* [Exercise task 1]: In the Titan bike build post below, rewrite the paragraph beginning "According to the BMX Museum" as a short bulleted list that keeps its main facts.
* [Exercise task 2]: Translate this sentence from the Titan bike build post below into Spanish: "The bike was under a pile of barb wire and chain link fence."
* [Exercise task 3]: Write a continuation of the Titan bike build post below, starting after its last sentence.

***** Supplied text

# RARE TITAN built Western Flyer BUILD!



## partsguy

Well folks, I got home, had some free time, the weather was nice, and so I decided to get down to business. I want to have this bike done, running, and back on the trails by this coming Spring (if Spring is defined by our crazy weather, then I'm far behind). First, a bit of a history lesson:

According to the BMX Museum, Titan was in business from 1984-1997. Not a very long life span. Titan was more famous in the BMX world, but they began to expand. Production of their first mountain bikes began in 1987. Judging from the many catalogs I own, Western Auto struck a deal with Titan in 1989 to produce some of their new mountain bikes for the Western Flyer line. This deal would be renewed until the 1994 model year. This bike, the Kodiak, was produced from circa 1991-1993. It may have been out in 1990 as well, but I do not have any resources for this year yet. I believe this Kodiak is one of the last bikes built when Titan was still an independent company, which means it is most likely a 1992. It could be a '93, but I'll have to really dig on this one. The differences between the two years is very subtle.

Anyway, here is what I am starting with; a true junkyard dog. He was found by accident while salvaging a 1974 Raleigh LTD at a scrapyard. The bike was under a pile of barb wire and chain link fence. I pulled it out with ease. Amazing what you can accomplish with a little adrenaline! The Raleigh and the Western Flyer were bought at scrap price: $13. The Raleigh was parted out for a nice pay out of about $70.

**********
***** Material supplied

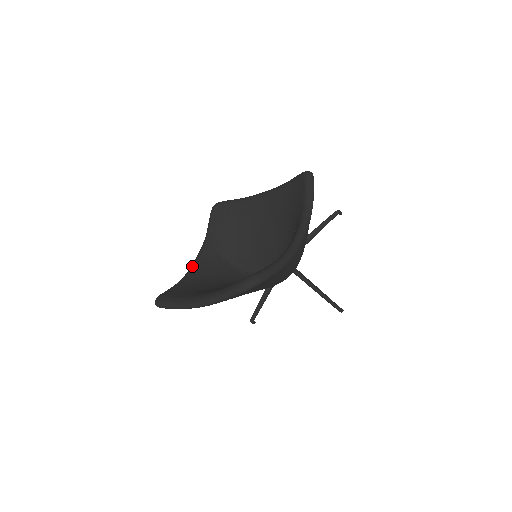
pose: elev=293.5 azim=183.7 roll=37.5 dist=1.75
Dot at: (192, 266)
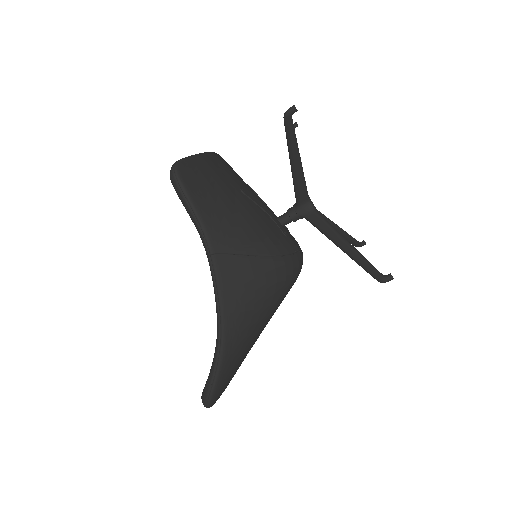
Dot at: occluded
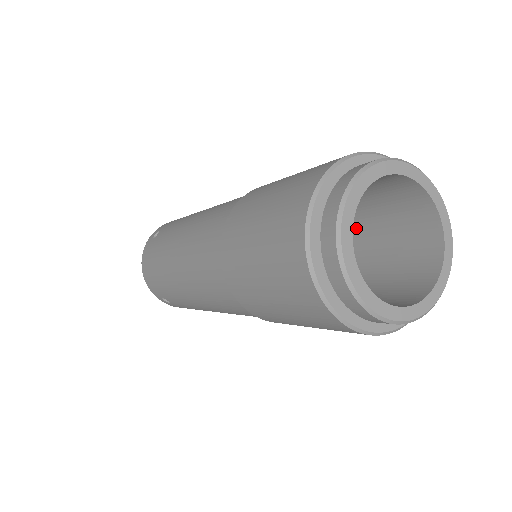
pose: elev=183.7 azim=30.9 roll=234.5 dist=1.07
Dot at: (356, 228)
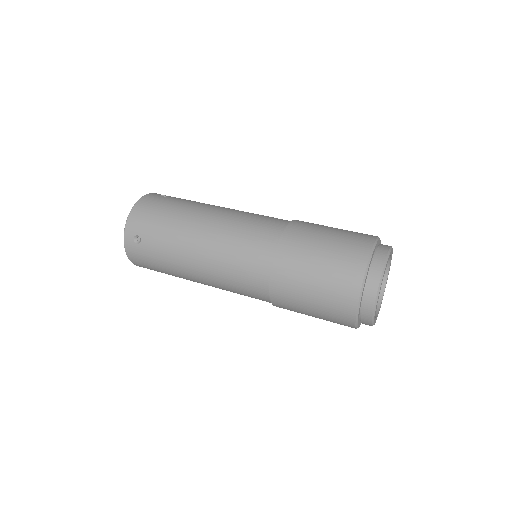
Dot at: occluded
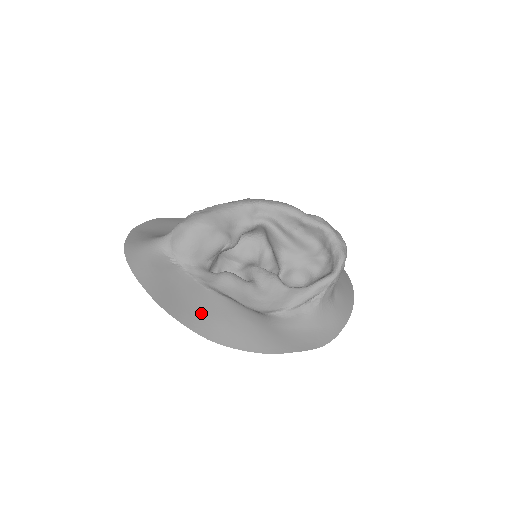
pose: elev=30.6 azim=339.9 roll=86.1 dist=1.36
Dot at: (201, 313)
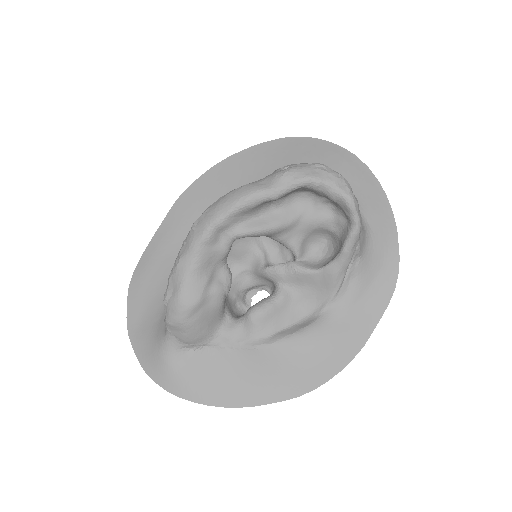
Dot at: (271, 378)
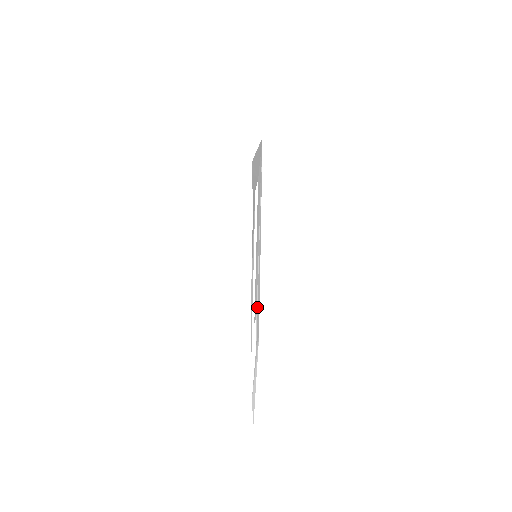
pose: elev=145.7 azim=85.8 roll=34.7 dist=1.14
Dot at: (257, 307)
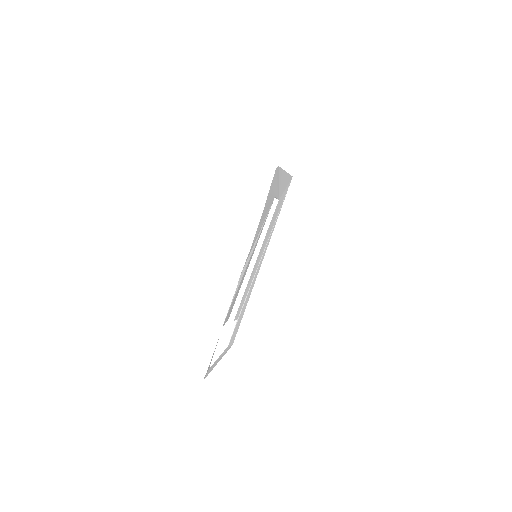
Dot at: (241, 312)
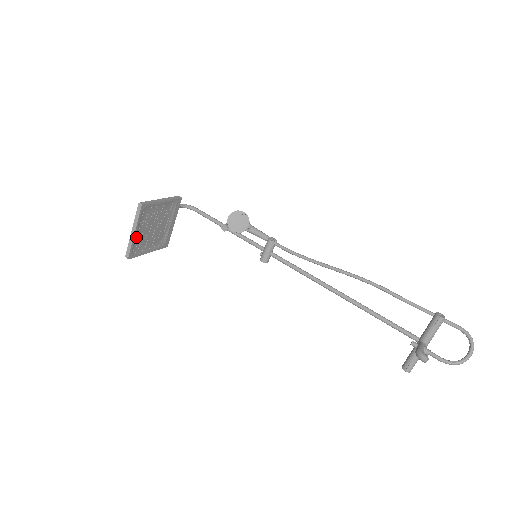
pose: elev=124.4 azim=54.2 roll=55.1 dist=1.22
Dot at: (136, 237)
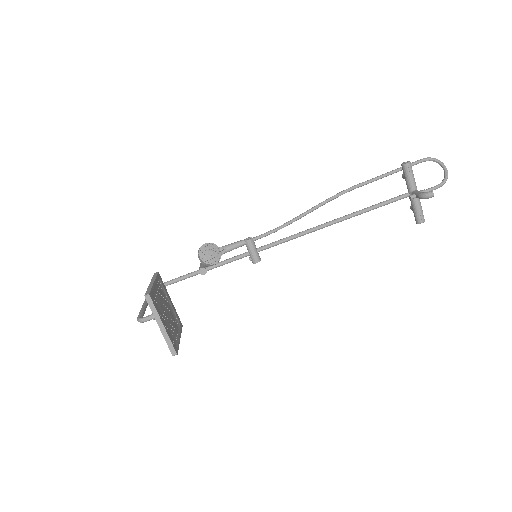
Dot at: (166, 329)
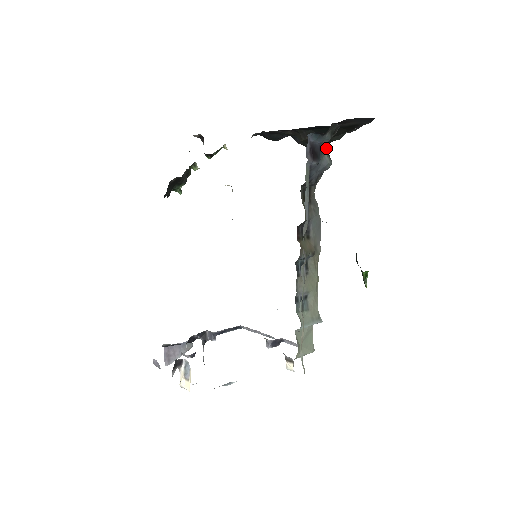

**********

* [Right answer 1]:
- Per the BMX Museum, Titan was in business from 1984 to 1997. It was best known for BMX before it expanded.
- Titan began producing its first mountain bikes in 1987.
- Based on the author's catalogs, Western Auto made a deal with Titan in 1989 to build some of its new mountain bikes for the Western Flyer line. The deal was renewed until the 1994 model year.
- The Kodiak was produced from about 1991 to 1993. It may also have been made in 1990, but the author has no resources for that year yet.
- The author believes this Kodiak is one of the last bikes built while Titan was still independent, so it is most likely a 1992. It could be a '93, since the two years differ only subtly.

* [Right answer 2]: La bicicleta estaba debajo de un montón de alambre de púas y malla de alambre.

* [Right answer 3]:
Parked just at the end of my Mtn/BMX area sits the treasure:








Note the iconic trait of the original Titan frames:








One of the shifters was replaced, but one of the originals remain. You can still make out "Western" on the label.




All in all, the frame is completely RUST FREE! I only wish I could say the same for the wheels. The wheels, cables, and possibly the entire transmission (cassette, gear shifter and all) will be replaced. They look as if they sat under water for 20 yrs, not on the road. The local bike shop does custom headbadges so I'll have them reconstruct a new badge for this. I have a 1988 Wildcat with a better badge to go off of. That will be posted later. All in good time.

Tomorrow, I get to TEAR DOWN! DEMOLITION IS TOMORROW, STAY TUNED!


----------



## 1959firearrow

O man, you have me hooked cause and now that I think back on it its insane I love 80s mountain bike cause I grew up tearing a barn full of them apart to make a decent one. My brothers went through tons of mountain bikes. That splatterish paint is awesome. I've been scanning the free trash days for years ever since my dad threw out all the bikes:eek:. I wouldn't mind having a good rider like this hope the build goes well gonna keep an eye on this. Man I miss those paint jobs.


----------



## partsguy

1959firearrow said:


> O man, you have me hooked cause and now that I think back on it its insane I love 80s mountain bike cause I grew up tearing a barn full of them apart to make a decent one. My brothers went through tons of mountain bikes. That splatterish paint is awesome. I've been scanning the free trash days for years ever since my dad threw out all the bikes:eek:. I wouldn't mind having a good rider like this hope the build goes well gonna keep an eye on this. Man I miss those paint jobs.




I didn't get a chance to tear down today. The garage is more of a car port and when it is cold, rainy, and windy, I'm not one for working outside. After I clean out all the JUNK in the basement I can continue doing my down there in the winter months.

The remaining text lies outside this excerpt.